◆ **What you should do**
Can you reproduce, word for word, the passage of the libzmq thread below between "The package has" and "(armhf) running Jessie.", inclusive?

◆ **Quoted passage**

Hi,
We've hit an issue when running lava-master on Debian Jessie and lava-slave on Debian Stretch, after a few minutes the slave would stop working. After some investigation, it turned out to be due to a difference of the libzmq versions in Jessie (4.0.5+dfsg-2) and Stretch (4.2.1-4) causing some protocol errors.
The line that detects the error in Stretch is:
https://github.com/zeromq/libzmq/blob/7005f22726d4a6ca527f27560a0a132394fdbb...
This appears to be due to how the "once" counter gets written into memory and into the zmq packets: the libzmq version from Jessie uses memcpy whereas the one in Stretch calls put_uint64. As a result the byte endianness has changed from little to big, causing the packets to work until "once" reaches 255 which translates into 0xff << 56, after which it overflows to 0 and causes the error.
This is not a LAVA bug as such, rather a libzmq one, but it impacts interoperability between Jessie and Stretch for LAVA so it may need to be documented or resolved somehow. We've installed the new version of libzmq onto our Jessie servers to align them with Stretch; doing this does fix the problem.
Best wishes, Guillaume
On 16 June 2017 at 14:54, Guillaume Tucker guillaume.tucker@collabora.com wrote:
Hi,
We've hit an issue when running lava-master on Debian Jessie and lava-slave on Debian Stretch, after a few minutes the slave would stop working. After some investigation, it turned out to be due to a difference of the libzmq versions in Jessie (4.0.5+dfsg-2) and Stretch (4.2.1-4) causing some protocol errors.
The line that detects the error in Stretch is:
https://github.com/zeromq/libzmq/blob/7005f22726d4a6ca527f27560a0a132394fdbb...
This appears to be due to how the "once" counter gets written into memory and into the zmq packets: the libzmq version from Jessie uses memcpy whereas the one in Stretch calls put_uint64. As a result the byte endianness has changed from little to big, causing the packets to work until "once" reaches 255 which translates into 0xff << 56, after which it overflows to 0 and causes the error.
This is not a LAVA bug as such, rather a libzmq one, but it impacts interoperability between Jessie and Stretch for LAVA so it may need to be documented or resolved somehow. We've installed the new version of libzmq onto our Jessie servers to align them with Stretch; doing this does fix the problem.
Sounds like a backport of zeromq3 (4.2.1-4) to jessie-backports would be useful. Then LAVA can depend on the newer version in jessie-backports.
The Stretch release is imminent, so it's not a good time to look for a backport right now but once Stretch is released, the backport should be requested.
The package has been backported previously (to wheezy-backports), so it may be a simple task.
https://tracker.debian.org/pkg/zeromq3
I've not seen this problem in the reverse situation - I run my LAVA master on amd64 unstable (to keep up with Django changes) and I run a worker on a cubietruck (armhf) running Jessie.
https://tracker.debian.org/pkg/pyzmq

◆ **Data block**
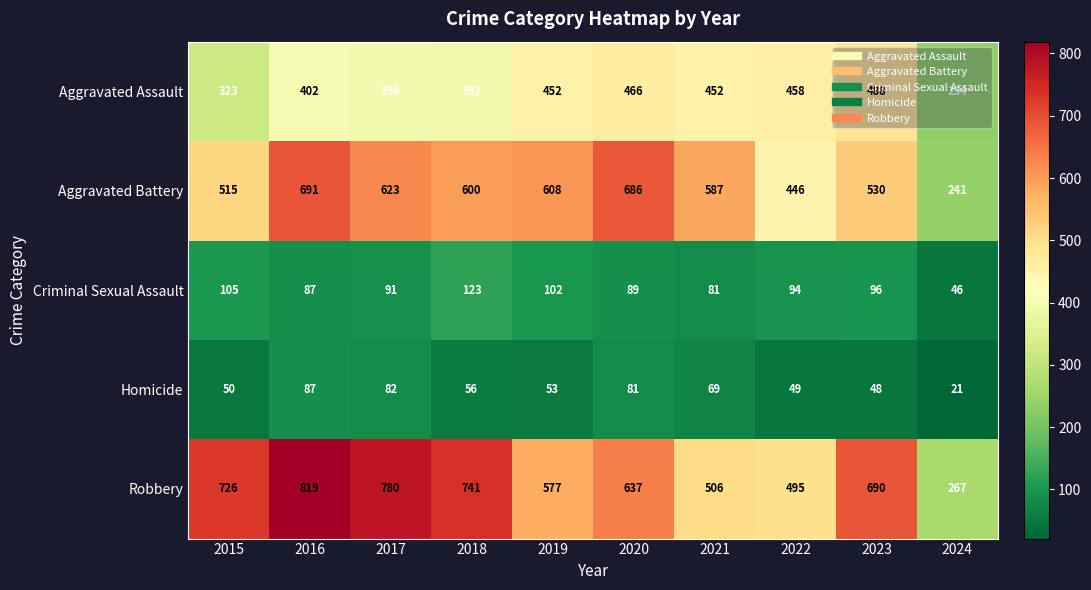

What is the spread (max minus min) of values at 2016?

732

◆ **Solution to this exercise**
The package has been backported previously (to wheezy-backports), so it may be a simple task.
https://tracker.debian.org/pkg/zeromq3
I've not seen this problem in the reverse situation - I run my LAVA master on amd64 unstable (to keep up with Django changes) and I run a worker on a cubietruck (armhf) running Jessie.